IEEE Access (Jan 2024)
Evolutionary Strategy to Enhance an RNA Design Tool Performance
Abstract
At present, designing an RNA sequence that folds into a specific secondary structure is a problem that is not fully solved, due to its exponentially increasing complexity. To address this matter, many computational methods have been developed, but none of them has been able to completely and in an affordable time solve Eterna100, a widely recognized benchmark used to test the performance of RNA inverse folding algorithms.
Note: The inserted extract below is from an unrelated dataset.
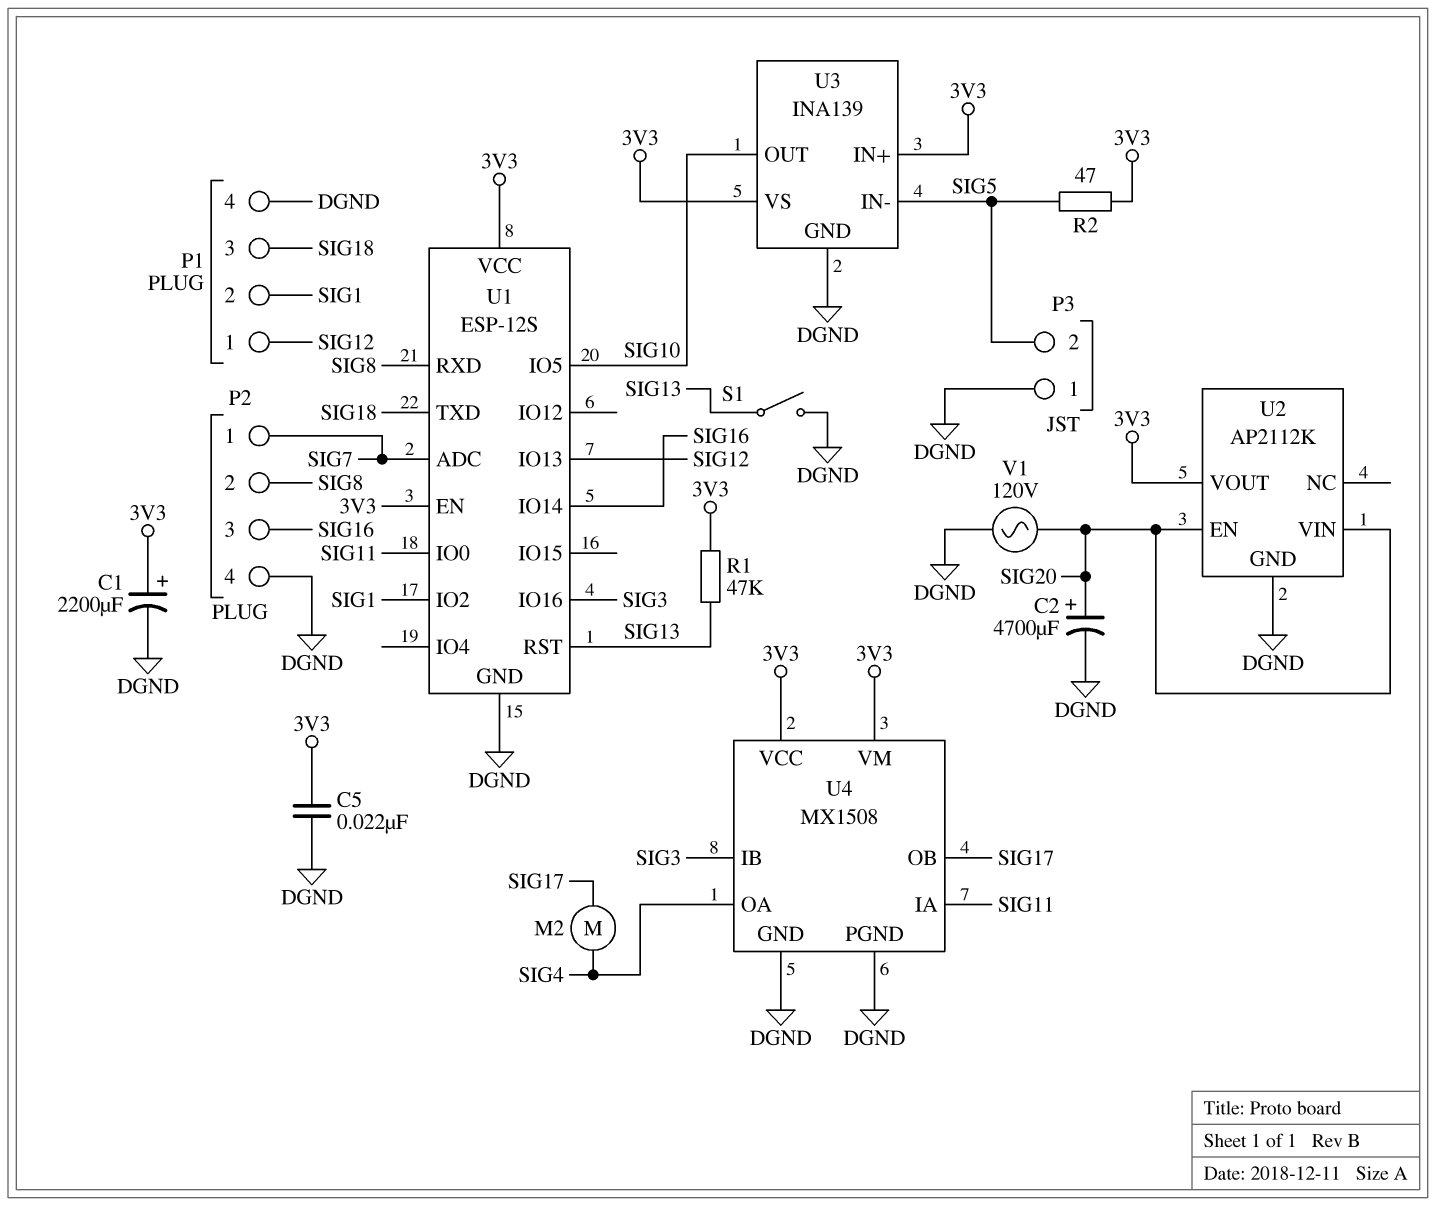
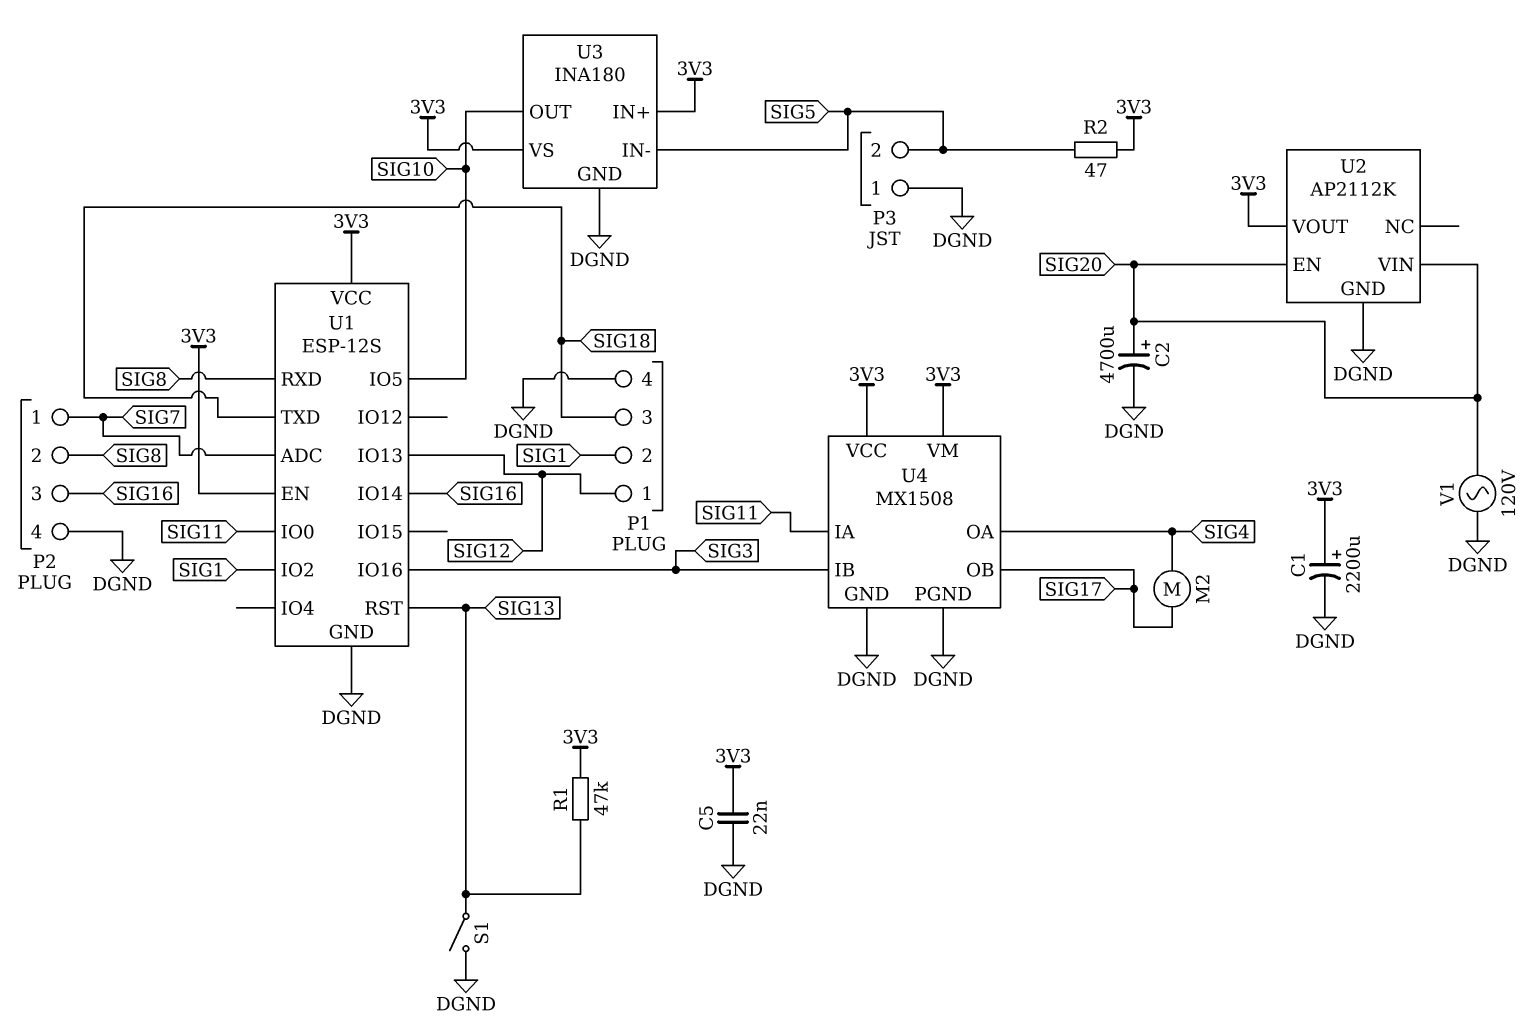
U3: INA139 -> INA180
In previous publications we presented the m2dRNAs tool, a Multiobjective Evolutionary Algorithm, and its extension eM2dRNAs, which added a recursive decomposition of the target structure, thus simplifying the problem. At that time they successfully improved the ability to solve the RNA inverse folding problem, but were still unable to complete the Eterna100 benchmark. Here we introduce ES+eM2dRNAs, an improvement of eM2dRNAs that optimizes the decomposition process, as a drawback in its nature was identified.A comparative study of this new tool against its predecessors and other RNA design methods was performed using the two current versions of the Eterna100 benchmark. ES+eM2dRNAs was shown to be the best in all performance indicators considered (number of structures solved, success rate, and total run time). Moreover, it is able to solve two Eterna100 structures for which none of the compared methods had ever found a solution.